Ah yes - I forgot to comment that I already have tested this! But yeah the check already did test for multi-configuration generators.

hans accepted this revision.May 2 2022, 5:56 AM

lgtm

llvm/docs/ReleaseNotes.rst
74

Should we add a paragraph which includes the motivation, explaining the problem, and perhaps linking to the docs which will help the user make the right choice?

LGTM, aside from @hans's comment.

llvm/docs/ReleaseNotes.rst
74

+1

thieta updated this revision to Diff 426591.May 3 2022, 12:47 AM

Added more details to Release Notes

thieta marked 3 inline comments as done.May 3 2022, 12:48 AM

Added more detail to the release notes. Let me know if anyone else have any concerns - otherwise I plan to land this tomorrow morning CEST.

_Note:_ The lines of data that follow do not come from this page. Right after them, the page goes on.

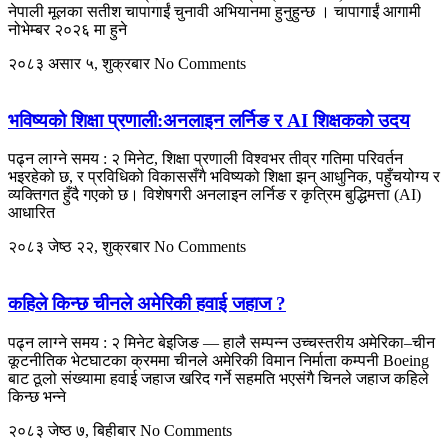
नेपाली मूलका सतीश चापागाईं चुनावी अभियानमा हुनुहुन्छ । चापागाईं आगामी
नोभेम्बर २०२६ मा हुने
२०८३ असार ५, शुक्रबार
No Comments
भविष्यको शिक्षा प्रणाली:अनलाइन लर्निङ र AI शिक्षकको उदय
पढ्न लाग्ने समय : २ मिनेट, शिक्षा प्रणाली विश्वभर तीव्र गतिमा परिवर्तन
भइरहेको छ, र प्रविधिको विकाससँगै भविष्यको शिक्षा झन् आधुनिक, पहुँचयोग्य र
व्यक्तिगत हुँदै गएको छ। विशेषगरी अनलाइन लर्निङ र कृत्रिम बुद्धिमत्ता (AI)
आधारित
२०८३ जेष्ठ २२, शुक्रबार
No Comments
कहिले किन्छ चीनले अमेरिकी हवाई जहाज ?
पढ्न लाग्ने समय : २ मिनेट बेइजिङ — हालै सम्पन्न उच्चस्तरीय अमेरिका–चीन
कूटनीतिक भेटघाटका क्रममा चीनले अमेरिकी विमान निर्माता कम्पनी Boeing
बाट ठूलो संख्यामा हवाई जहाज खरिद गर्ने सहमति भएसंगै चिनले जहाज कहिले
किन्छ भन्ने
२०८३ जेष्ठ ७, बिहीबार
No Comments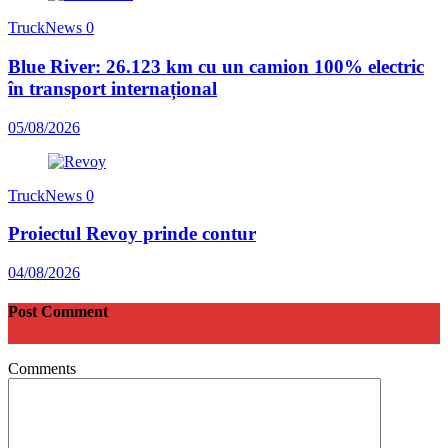
TruckNews
0
Blue River: 26.123 km cu un camion 100% electric
în transport internațional
05/08/2026
TruckNews
0
Proiectul Revoy prinde contur
04/08/2026
Post Comment
Comments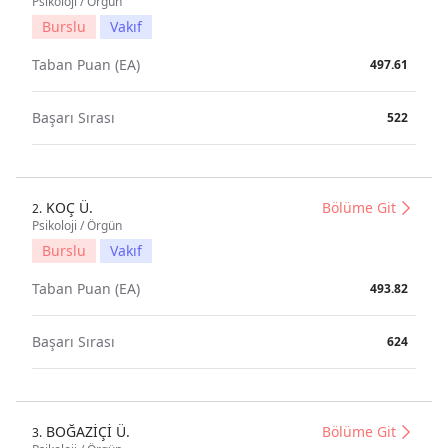
Psikoloji / Örgün
Burslu
Vakıf
Taban Puan (EA)
497.61
Başarı Sırası
522
KOÇ Ü.
Bölüme Git
2.
Psikoloji / Örgün
Burslu
Vakıf
Taban Puan (EA)
493.82
Başarı Sırası
624
BOĞAZİÇİ Ü.
Bölüme Git
3.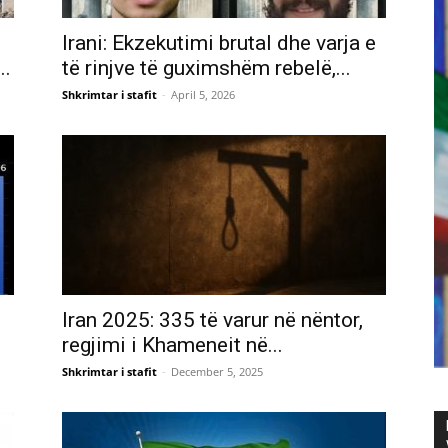
Irani: Ekzekutimi brutal dhe varja e
..
të rinjve të guximshëm rebelë,...
Shkrimtar i stafit
-
April 5, 2026
Iran 2025: 335 të varur në nëntor,
regjimi i Khameneit në...
Shkrimtar i stafit
-
December 5, 2025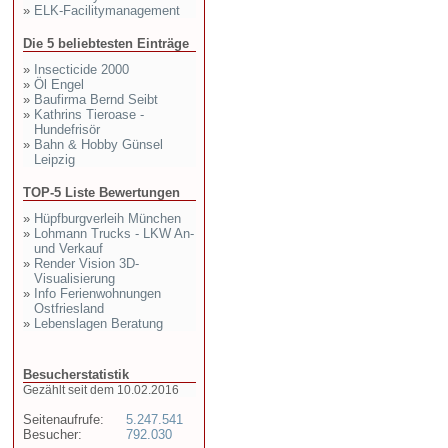
»
ELK-Facilitymanagement
Die 5 beliebtesten Einträge
»
Insecticide 2000
»
Öl Engel
»
Baufirma Bernd Seibt
»
Kathrins Tieroase -
Hundefrisör
»
Bahn & Hobby Günsel
Leipzig
TOP-5 Liste Bewertungen
»
Hüpfburgverleih München
»
Lohmann Trucks - LKW An-
und Verkauf
»
Render Vision 3D-
Visualisierung
»
Info Ferienwohnungen
Ostfriesland
»
Lebenslagen Beratung
Besucherstatistik
Gezählt seit dem 10.02.2016
Seitenaufrufe:
5.247.541
Besucher:
792.030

thieta updated this revision to Diff 426592.May 3 2022, 12:49 AM

Update URL to documentation that will point directly to CMAKE_BUILD_TYPE when https://reviews.llvm.org/D124367 has landed, which I plan to land at the same time.

jhenderson added inline comments.May 3 2022, 12:54 AM
llvm/docs/ReleaseNotes.rst
74–78

Various grammar nits and suggestions.

thieta updated this revision to Diff 426596.May 3 2022, 1:16 AM

Various grammar nits

jhenderson accepted this revision.May 3 2022, 1:17 AM

Thanks for seeing this through!

Could you also update the CMake invocation in https://github.com/llvm/llvm-project/blob/be656df18721dc55a1de2eea64a3f73b6afa29a2/llvm/docs/GettingStarted.rst#getting-the-source-code-and-building-llvm? Or https://clang.llvm.org/get_started.html? There's probably going to be many more places like this.

MaskRay accepted this revision.May 3 2022, 2:16 PM
thieta updated this revision to Diff 426950.May 4 2022, 2:18 AM

Added CMAKE_BUILD_TYPE in several places in the documentation.

thieta added a comment.May 4 2022, 2:21 AM

Thanks for seeing this through!

Could you also update the CMake invocation in https://github.com/llvm/llvm-project/blob/be656df18721dc55a1de2eea64a3f73b6afa29a2/llvm/docs/GettingStarted.rst#getting-the-source-code-and-building-llvm? Or https://clang.llvm.org/get_started.html? There's probably going to be many more places like this.

I have hit a lot of these places in my latest revision now. But the clang website seems to be a checked in html file in the repo - I was unsure if this was generated or not.

I am tempted to merge this now and handle any other updates as other patches as we find them instead of holding this up any longer. Any objections @awarzynski ?

awarzynski accepted this revision.May 4 2022, 4:19 AM

I am tempted to merge this now and handle any other updates as other patches as we find them instead of holding this up any longer. Any objections @awarzynski ?

No objections, just lots of gratitude :) Thanks for doing this, @thieta, and for addressing my comments !

This revision was landed with ongoing or failed builds.May 4 2022, 5:01 AM
This revision was automatically updated to reflect the committed changes.
thieta added a comment.May 4 2022, 5:02 AM

Thanks everyone for your input! Let's hope this makes it easier for new users to pick the right defaults!